The title "dispersion.m - A MatLab script for phase angle and amplitude correction of pressure bar signals" describes both the name of the main script and a summary of what the code can be used for. I also usually provide an image that shows an example of the output or demonstrates the processing that takes place. This provides an immediate visual representation of the code and acts as a thumbnail image for the submission.

Writing a README file

Katherine Fish (Civil and Structural Engineering) - writing a README for recent ORDA deposits on water quality and biofilms

When depositing recent datasets to ORDA, I included a README file to enable other researchers to understand the dataset sufficiently to make use of it.

My research is industry-facing, which can limit how much raw data can be shared. When writing a README file, I make sure to be clear about what is and isn't included in the deposit. In my recent ORDA deposits, the READMEs also clarify what data was collected, the file naming conventions used, units of measurement, and which aspects of associated publications the data underpins. This means that the dataset is hopefully as useful as it can be to other researchers who may be interested in it, which is something that might also lead to collaboration in the future. Being consistent about processes such as coding and anonymising data during the process of the research also helped when compiling my READMEs, as this provided a consistent set of practices to outline and avoided the need to carry out these activities retrospectively.

Where data cannot be shared

Selecting sample data for sharing

Katherine Fish (Civil and Structural Engineering) - selecting sample data for sharing where raw datasets on water quality and biofilms could not be shared

In my research, it's sometimes not possible to share a raw dataset in its entirety. This can be for a number of reasons, including the size of the dataset, the industry-facing nature of the research, and the data collection rules in application at the time the research was conducted.

In recent instances where it has not been possible to share all of the raw data for a project, I have chosen to share a sample of the data which supports analyses presented in associated publications - in the dataset Unintended impacts of chlorine on drinking water quality and biofilms, for example. I have also made use of other data repositories where these are more suitable and then provided a link in the ORDA file (e.g. using the NCBI database for storing DNA sequencing information). This means that the claims made in publications are fully evidenced by the data, making the research transparent and accountable, as well as giving a sense of the dataset as a whole.

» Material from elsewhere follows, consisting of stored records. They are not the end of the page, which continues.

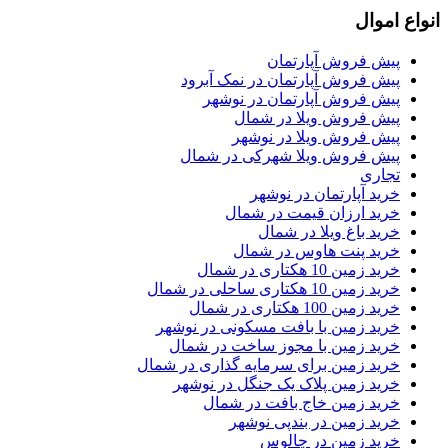
انواع اموال
پیش فروش آپارتمان
پیش فروش آپارتمان در نمک آبرود
پیش فروش آپارتمان در نوشهر
پیش فروش ویلا در شمال
پیش فروش ویلا در نوشهر
پیش فروش ویلا شهرکی در شمال
تجاری
خرید آپارتمان در نوشهر
خرید ارزان قیمت در شمال
خرید باغ ویلا در شمال
خرید پنت هاوس در شمال
خرید زمین 10 هکتاری در شمال
خرید زمین 10 هکتاری ساحلی در شمال
خرید زمین 100 هکتاری در شمال
خرید زمین با بافت مسکونی در نوشهر
خرید زمین با مجوز ساخت در شمال
خرید زمین برای سرمایه گذاری در شمال
خرید زمین پلاک یک جنگل در نوشهر
خرید زمین خاج بافت در شمال
خرید زمین در بندپی نوشهر
خرید زمین در چالوس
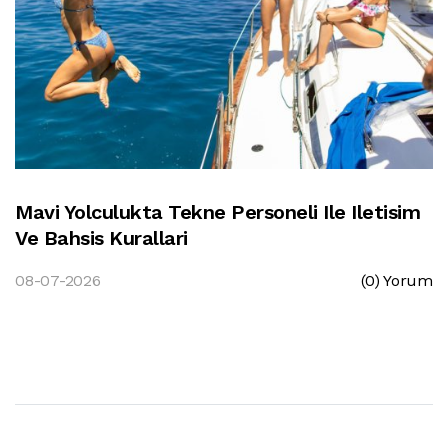
Mavi Yolculukta Tekne Personeli Ile Iletisim
Ve Bahsis Kurallari
08-07-2026
(0) Yorum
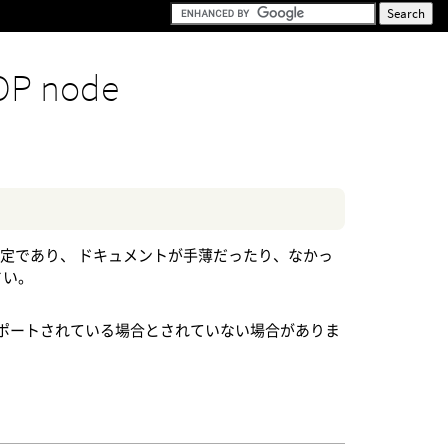
OP node
定であり、 ドキュメントが手薄だったり、なかっ
さい。
で完全にサポートされている場合とされていない場合がありま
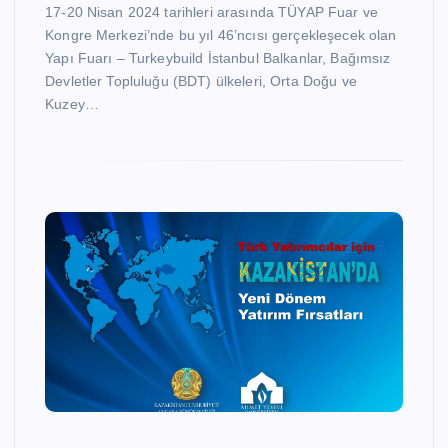
17-20 Nisan 2024 tarihleri arasında TÜYAP Fuar ve
Kongre Merkezi’nde bu yıl 46’ncısı gerçekleşecek olan
Yapı Fuarı – Turkeybuild İstanbul Balkanlar, Bağımsız
Devletler Topluluğu (BDT) ülkeleri, Orta Doğu ve
Kuzey…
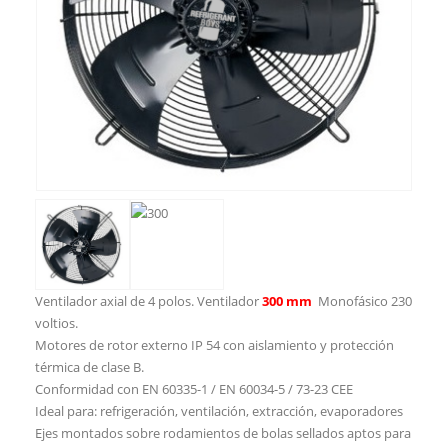
Ventilador axial de 4 polos. Ventilador
300 mm
Monofásico 230
voltios.
Motores de rotor externo IP 54 con aislamiento y protección
térmica de clase B.
Conformidad con EN 60335-1 / EN 60034-5 / 73-23 CEE
Ideal para: refrigeración, ventilación, extracción, evaporadores
Ejes montados sobre rodamientos de bolas sellados aptos para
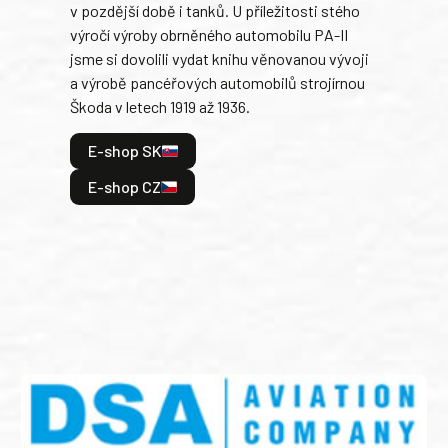
v pozdější době i tanků. U příležitosti stého
při 
výročí výroby obrněného automobilu PA-II
blíz
jsme si dovolili vydat knihu věnovanou vývoji
tank
a výrobě pancéřových automobilů strojírnou
v lé
Škoda v letech 1919 až 1936.
tak 
hrdi
E-shop SK
je: 
odeh
E-shop CZ
bitv
E
E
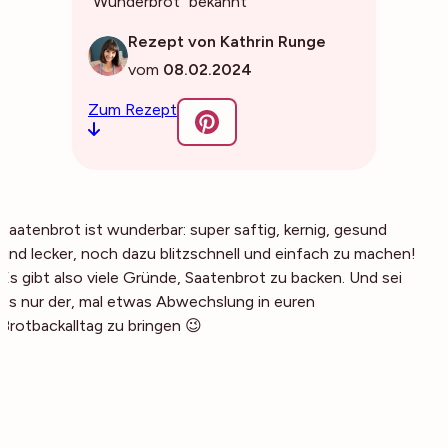
"Wunderbrot" bekannt
Rezept von Kathrin Runge
vom
08.02.2024
Zum Rezept
Saatenbrot ist wunderbar: super saftig, kernig, gesund
und lecker, noch dazu blitzschnell und einfach zu machen!
Es gibt also viele Gründe, Saatenbrot zu backen. Und sei
es nur der, mal etwas Abwechslung in euren
Brotbackalltag zu bringen 😉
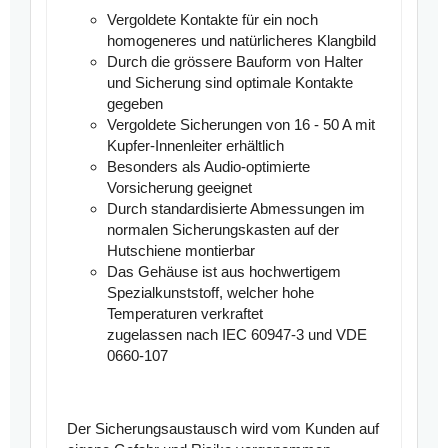
Vergoldete Kontakte für ein noch
homogeneres und natürlicheres Klangbild
Durch die grössere Bauform von Halter
und Sicherung sind optimale Kontakte
gegeben
Vergoldete Sicherungen von 16 - 50 A mit
Kupfer-Innenleiter erhältlich
Besonders als Audio-optimierte
Vorsicherung geeignet
Durch standardisierte Abmessungen im
normalen Sicherungskasten auf der
Hutschiene montierbar
Das Gehäuse ist aus hochwertigem
Spezialkunststoff, welcher hohe
Temperaturen verkraftet
zugelassen nach IEC 60947-3 und VDE
0660-107
Der Sicherungsaustausch wird vom Kunden auf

Creating dummy data for sharing

Jim Uttley, Architecture - Using and sharing fictional datasets in a study with South Yorkshire Police

I have been working with South Yorkshire Police to understand the effect of light and lighting on crime rates. The method we developed to do this research requires knowing the specific location and time of a crime. Accessing these details for crime data is problematic as it poses anonymity and confidentiality issues, and South Yorkshire Police quite rightly were unable to share such data with me as an outside researcher. We therefore developed an approach that involved the creation of fictional crime data based on the structure and format of the actual data held by SYP. This was used to develop a data processing and analytical script using R. I shared this script with SYP who were then able to run it with their data and provide me with the aggregated, anonymised results. This overcame the data confidentiality and protection issues that would have been an issue had I directly accessed the raw crime data. It also helped protect against potential criticisms of p-hacking, data fishing and HARKing as I did not have access to the data in advance of preparing the hypotheses and approach to analyses. We have submitted this work as a Registered Report to PLOS One (currently under review). To support this planned publication, the fictional datasets and the R script will be shared openly.